I always like to shop locally whenever possible but many people indulge in a bit of online retail therapy nowadays and if you’re one of them here are few things to think about.
Legally, if you buy online you are covered by the same consumer protection laws regarding faulty goods as if you had bought from a real shop on the High Street.
So as highlighted in my column last week that means goods have to be “as described” “of reasonable quality” and “fit for purpose”.
Your contract is with the online retailer, so if there is a problem with the goods you should go back to the retailer rather than the manufacturer or delivery company. So don’t be fobbed off if the online retailer tries to pass the buck.
What is different about buying online rather than the High Street is that you have a seven day cooling off period if you don’t like what you’ve ordered or if you simply change your mind.
In practice this means you have seven working days from the day after the goods are delivered to you to tell the online retailer that you wish to cancel the order.
You should cancel by letter or email and then send the goods back as soon as possible (although the goods do not need to be physically returned within the seven day deadline).
If you are buying from an online auction site the same consumer protection laws will only apply if you buy from a business (ie not an individual) and you use the ‘buy it now’ or ‘fixed price’ option.
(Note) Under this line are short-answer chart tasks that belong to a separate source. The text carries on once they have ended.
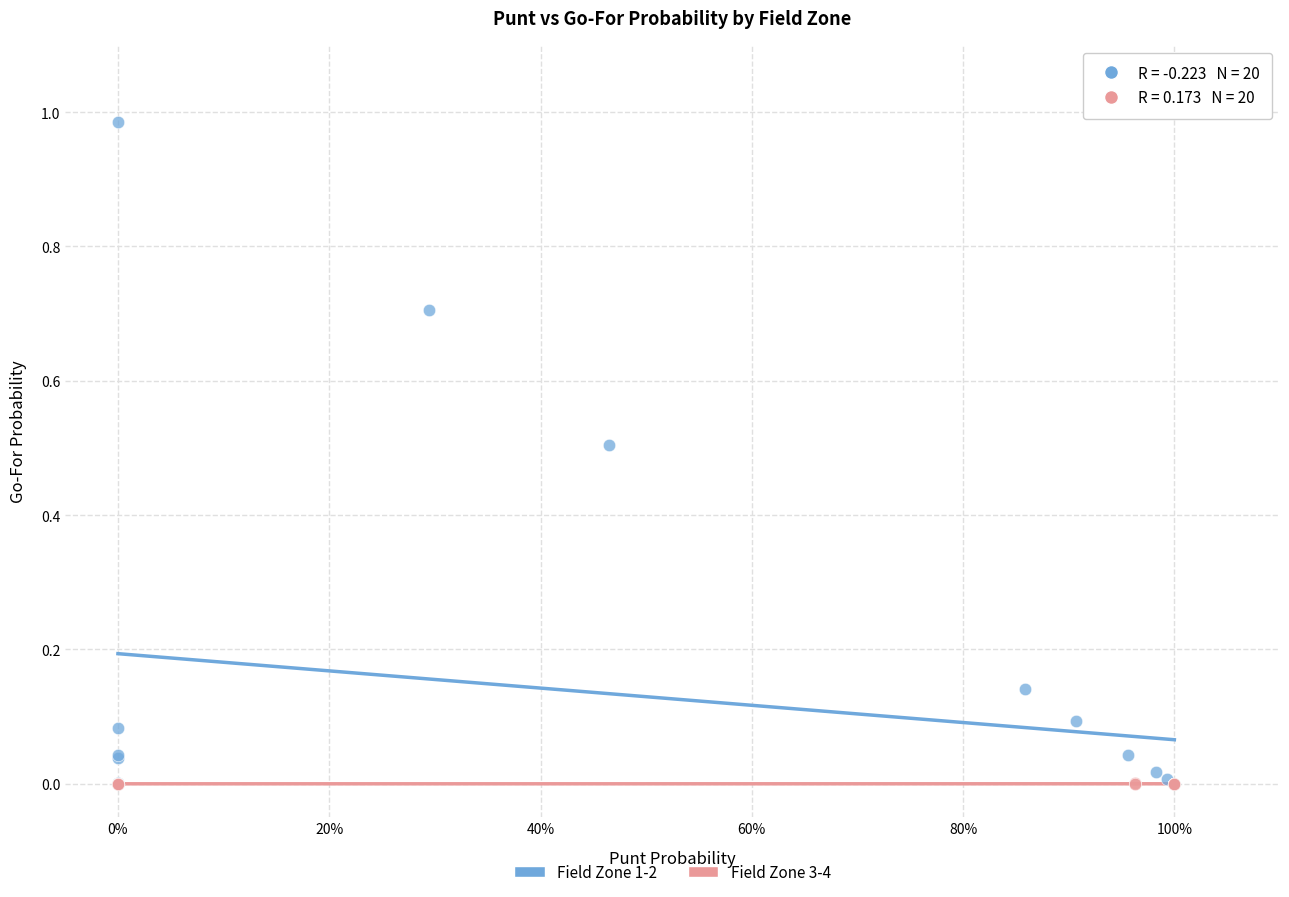

Which series has the largest Y range (max minus min)?

Field Zone 1-2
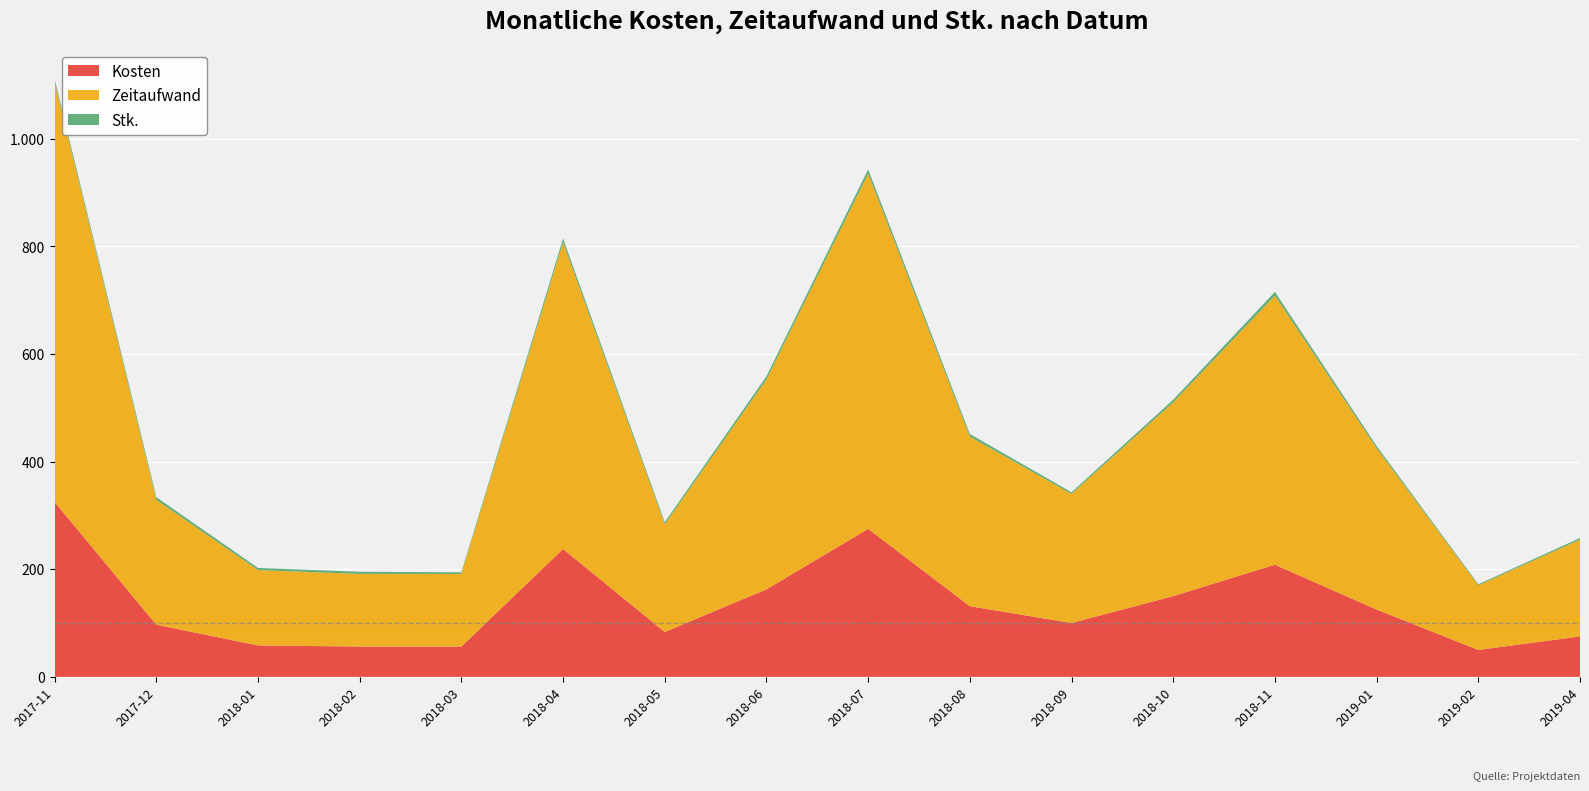

Reading left to right, list all the values displayed in this chart.

Kosten: 325.0	96.9	58.3	56.2	56.2	237.5	83.3	162.5	275.0	131.2	100.0	150.0	208.3	125.0	50.0	75.0
Zeitaufwand: 780.0	232.0	140.0	135.0	135.0	570.0	200.0	390.0	660.0	315.0	240.0	360.0	500.0	300.0	120.0	180.0
Stk.: 6.0	5.0	4.0	4.0	3.0	7.0	4.0	6.0	8.0	5.0	3.0	5.0	7.0	4.0	2.0	3.0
Just like buying on the High Street paying by credit or debit card can offer you additional consumer protection.
Under section 75 of the Consumer Credit Act if the goods you are buying are more than £100 and less than £30,000 the credit card company take on joint and several liability with the retailer, which is handy of the retailer goes out of business.
With debit cards what ever the amount you have paid ask for “chargeback” which offers you additional legal protection although is not a legal right.
Lastly, if you are shopping online use some common sense and if buying from an unfamiliar retailer do some research beforehand. Make sure there is a contact number that works and also that there is a physical address in the UK.